Sie tritt näher, lächelt verlegen.
Ich lächle auch, will etwas sagen, doch sie kommt mir zuvor:
„Ich weiß, dass wir längst zu den welken Blättern gehören,“ Sie deutet zu den Herbstblättern hinüber. „Das letzte Drittel. Man ist körperlich nicht mehr so fit, das Denken fällt schwerer und bei vielen dieser Neuheiten, die das Leben heute bestimmen, stehen wir am Rande. Wir kommen längst nicht mehr mit.“ Sie macht eine Pause.
„Wir sind doch noch lange nicht …  alt!“, will ich protestieren, doch sie fährt schon fort:
„Aber eines habe ich mir geschworen: Ansehen, nein, ansehen soll man mir den Herbst meines Lebens noch nicht.“ Sie deutet auf ihr neues Outfit. „Nur diesen Kram mit Internet und Computern und so, nein, den werde ich mir nicht mehr antun. Dazu sind wir wirklich zu alt. Es hört halt alles nun langsam auf.“
Ich ringe nach Worten. „Äh, ich …“
Sie winkt ab. „Sag nichts. Keiner aus unserer Generation gibt es gerne zu.“
Danke. Darauf möchte ich nun wirklich nichts sagen. Darauf kann ich nichts sagen. Ich bin zu sehr erschrocken und jedes Wort wäre das falsche.

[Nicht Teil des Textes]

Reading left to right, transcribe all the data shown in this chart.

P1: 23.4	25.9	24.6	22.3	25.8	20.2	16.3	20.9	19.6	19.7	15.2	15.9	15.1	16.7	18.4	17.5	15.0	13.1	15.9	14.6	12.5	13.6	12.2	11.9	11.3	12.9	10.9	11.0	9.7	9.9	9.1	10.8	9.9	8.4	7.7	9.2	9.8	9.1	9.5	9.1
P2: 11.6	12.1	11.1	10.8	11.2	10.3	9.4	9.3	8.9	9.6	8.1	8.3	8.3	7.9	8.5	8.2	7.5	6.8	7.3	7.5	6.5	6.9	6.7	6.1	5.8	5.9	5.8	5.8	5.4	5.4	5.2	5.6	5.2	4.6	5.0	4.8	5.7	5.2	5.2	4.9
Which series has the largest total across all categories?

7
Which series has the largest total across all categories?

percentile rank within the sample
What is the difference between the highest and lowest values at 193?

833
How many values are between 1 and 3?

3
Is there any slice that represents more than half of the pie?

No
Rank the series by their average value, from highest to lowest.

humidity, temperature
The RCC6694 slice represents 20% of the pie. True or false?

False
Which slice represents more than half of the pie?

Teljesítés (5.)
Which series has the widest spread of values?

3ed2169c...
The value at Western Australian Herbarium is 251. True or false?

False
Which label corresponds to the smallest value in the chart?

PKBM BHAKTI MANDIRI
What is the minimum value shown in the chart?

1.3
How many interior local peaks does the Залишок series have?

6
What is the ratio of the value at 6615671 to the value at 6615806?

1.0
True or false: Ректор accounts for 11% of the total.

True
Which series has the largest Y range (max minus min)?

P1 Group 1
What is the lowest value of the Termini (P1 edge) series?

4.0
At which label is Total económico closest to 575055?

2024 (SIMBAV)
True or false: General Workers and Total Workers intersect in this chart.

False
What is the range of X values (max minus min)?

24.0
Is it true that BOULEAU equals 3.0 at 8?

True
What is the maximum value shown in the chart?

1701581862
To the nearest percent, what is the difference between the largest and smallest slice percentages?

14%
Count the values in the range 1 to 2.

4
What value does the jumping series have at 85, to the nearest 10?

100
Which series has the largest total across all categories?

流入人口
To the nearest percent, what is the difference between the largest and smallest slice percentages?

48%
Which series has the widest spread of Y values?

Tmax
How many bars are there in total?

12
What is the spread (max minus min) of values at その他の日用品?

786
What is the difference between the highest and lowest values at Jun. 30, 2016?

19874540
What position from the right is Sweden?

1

„Ich muss los“, sagt sie da. „Nagelstudio. … Vielleicht treffen wir uns mal auf einen Tee oder so?“
Ich nicke. „Gerne.“
„Fein.“ Sie lächelt ein trauriges Lächeln und stöckelt zu ihrem Wagen, den sie am Wegrand geparkt hat.
Ich sehe ihr nach. Sie sieht wirklich aus wie ein Mädchen. Ein … altes … Mädchen.
Nachdenklich bleibe ich stehen und schaue in die gelben Blätter. Es scheint, als blinkerten sie mir im Licht der Sonne zu.
Die Starre, die mich erfasst hat, weicht langsam und ich sehe im Flirren der Altweibersommerspinnen kleine Elfchen tanzen und schaukeln und ja, sie zwinkern mir zu.
Ich lache und fühle mich gut. So gut wie lange nicht mehr.
Altweibersommer! So what?
So fit und kreativ und ideenreich und aktiv und, ja, und auch problemresistent wie zur Zeit habe ich mich noch nie in meinem ganzen Leben gefühlt.
Es fängt doch erst an. Aber so was von!